KVM/ARM: sleeping function called from invalid context

Thu Mar 30 09:40:34 PDT 2017

On 30/03/17 16:41, Marc Zyngier wrote:
> On 30/03/17 16:29, Mark Rutland wrote:
>> On Thu, Mar 30, 2017 at 03:31:12PM +0100, Mark Rutland wrote:
>>> Hi,
>>>
>>> I'm seeing the splat below when running KVM on an arm64 host with
>>> CONFIG_DEBUG_ATOMIC_SLEEP and CONFIG_LOCKDEP enabled.
>>>
>>> I saw this on v4.11-rc1, and I can reproduce the problem on the current
>>> kvmarm master branch (563e2f5daa66fbc1).
>>>
>>> I've hacked noinlines into arch/arm/kvm/mmu.c in an attempt to get a
>>> better backtrace; without this, the report says the call is at
>>> arch/arm/kvm/mmu.c:299, which is somewhat confusing.
>>
>> Looking again, that initial kernel was not a vanilla v4.11-rc1, and I am
>> *not* able to reproduce this issue with a vanilla v4.11-rc1.
>>
>> I believe I had applied an earlier fix for the locking issue Suzuki
>> recently addressed, which was why my line numbers were off.
>>
>> I *can* trigger this issue with the current kvmarm master, and the log I
>> posted is valid.
>>
>> Sorry for the bogus info; I will be more careful next time.
>
> No worries, thanks Mark.
>
> So here's my (very) superficial analysis of the issue:
> - Memory pressure, we try to swap out something
> - try_to_unmap_one takes a spinlock (via page_vma_mapped_walk)
> - MMU notifier kick in with the spinlock held
> - we take kvm->mmu_lock
> - in unmap_stage2_range, we do a cond_resched_lock(kvm->mmu_lock)
> - we still hold the page_vma_mapped_walk spinlock, might_sleep screams

Correct.

>
> I can see multiple ways of doing this:
> 1) We track that we're coming via an MMU notifier, and don't call
> cond_resched_lock() in that case
> 2) We get rid of cond_resched_lock()
> 3) we have a different code path for the MMU notifier that doesn't
> involve cond_resched_lock().
>
> Only (1) vaguely appeals to me, and I positively hate (3). We could
> revert to (2), but it is likely to be helpful when tearing down large
> ranges.
>
> Another possibility is that the might_sleep() warning is just spurious,
> and I think that Suzuki has a theory...

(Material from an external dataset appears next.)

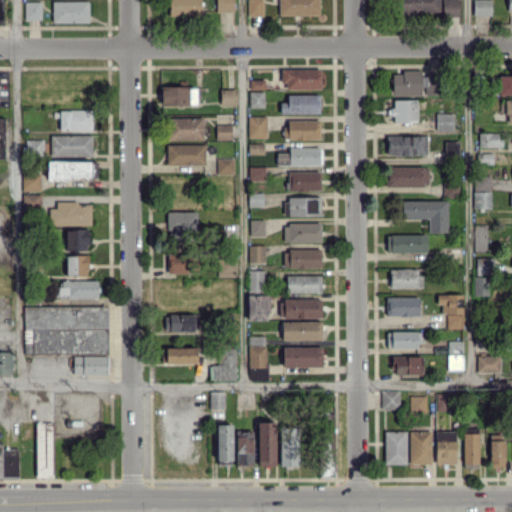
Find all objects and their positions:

So the cond_resched_lock() thinks that it could drop the lock and do a sched.
So it issues __might_sleep(PREEMPT_LOCK_OFFSET) to make sure the preempt_count
is as if there is only one {i.e, this} spin_lock preventing the preemption, and
it could drop the lock after verifying should_resched(PREEMPT_LOCK_OFFSET) (and bit more
other checks) turns true. But since we are holding two spin_locks in this rare path,
the preempt_offset is PREEMPT_LOCK_OFFSET + 1 (as we do preempt_count_inc for each
lock).

Now, ___might_sleep() checks if the preempt_count exactly matches the passed count, using
preempt_count_equals(), and goes ahead to complain if it doesn't, even if the preempt_count
is greater than the passed count, in which case the should_resched() should deny the schedule
operation and we skip it. So, I think, ___might_sleep should really check
if (preempt_count >= preempt_offset) to scream about it, of course making sure that the callers
honoring the same case.

To summarise, since we do have two locks held, we won't be able to reschedule in this case
but the might_sleep screams even if we are safe.

Suzuki